> _WHAT THE TASK ASKS_
Using the material that follows, identify and copy each line with the string "ngrx".

▬▬▬

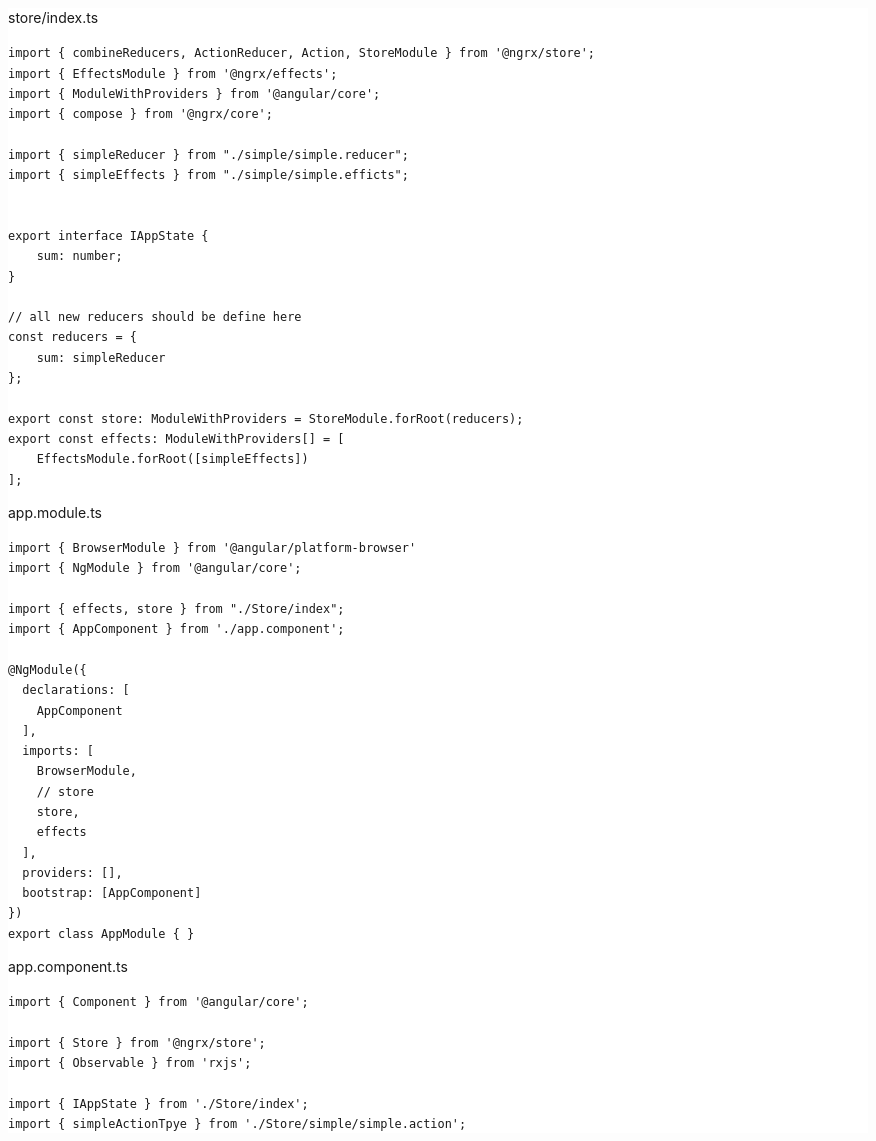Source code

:store/index.ts

    import { combineReducers, ActionReducer, Action, StoreModule } from '@ngrx/store';
    import { EffectsModule } from '@ngrx/effects';
    import { ModuleWithProviders } from '@angular/core';
    import { compose } from '@ngrx/core';
    
    import { simpleReducer } from "./simple/simple.reducer";
    import { simpleEffects } from "./simple/simple.efficts";
    
    
    export interface IAppState {
        sum: number;
    }
    
    // all new reducers should be define here
    const reducers = {
        sum: simpleReducer
    };
    
    export const store: ModuleWithProviders = StoreModule.forRoot(reducers);
    export const effects: ModuleWithProviders[] = [
        EffectsModule.forRoot([simpleEffects])
    ];

app.module.ts

    import { BrowserModule } from '@angular/platform-browser'
    import { NgModule } from '@angular/core';
    
    import { effects, store } from "./Store/index";
    import { AppComponent } from './app.component';
    
    @NgModule({
      declarations: [
        AppComponent
      ],
      imports: [
        BrowserModule,
        // store
        store,
        effects
      ],
      providers: [],
      bootstrap: [AppComponent]
    })
    export class AppModule { }

app.component.ts

    import { Component } from '@angular/core';
    
    import { Store } from '@ngrx/store';
    import { Observable } from 'rxjs';
    
    import { IAppState } from './Store/index';
    import { simpleActionTpye } from './Store/simple/simple.action';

▬▬▬

> _RESPONSE TO THIS EXERCISE_
    import { combineReducers, ActionReducer, Action, StoreModule } from '@ngrx/store';
    import { EffectsModule } from '@ngrx/effects';
    import { compose } from '@ngrx/core';
    import { Store } from '@ngrx/store';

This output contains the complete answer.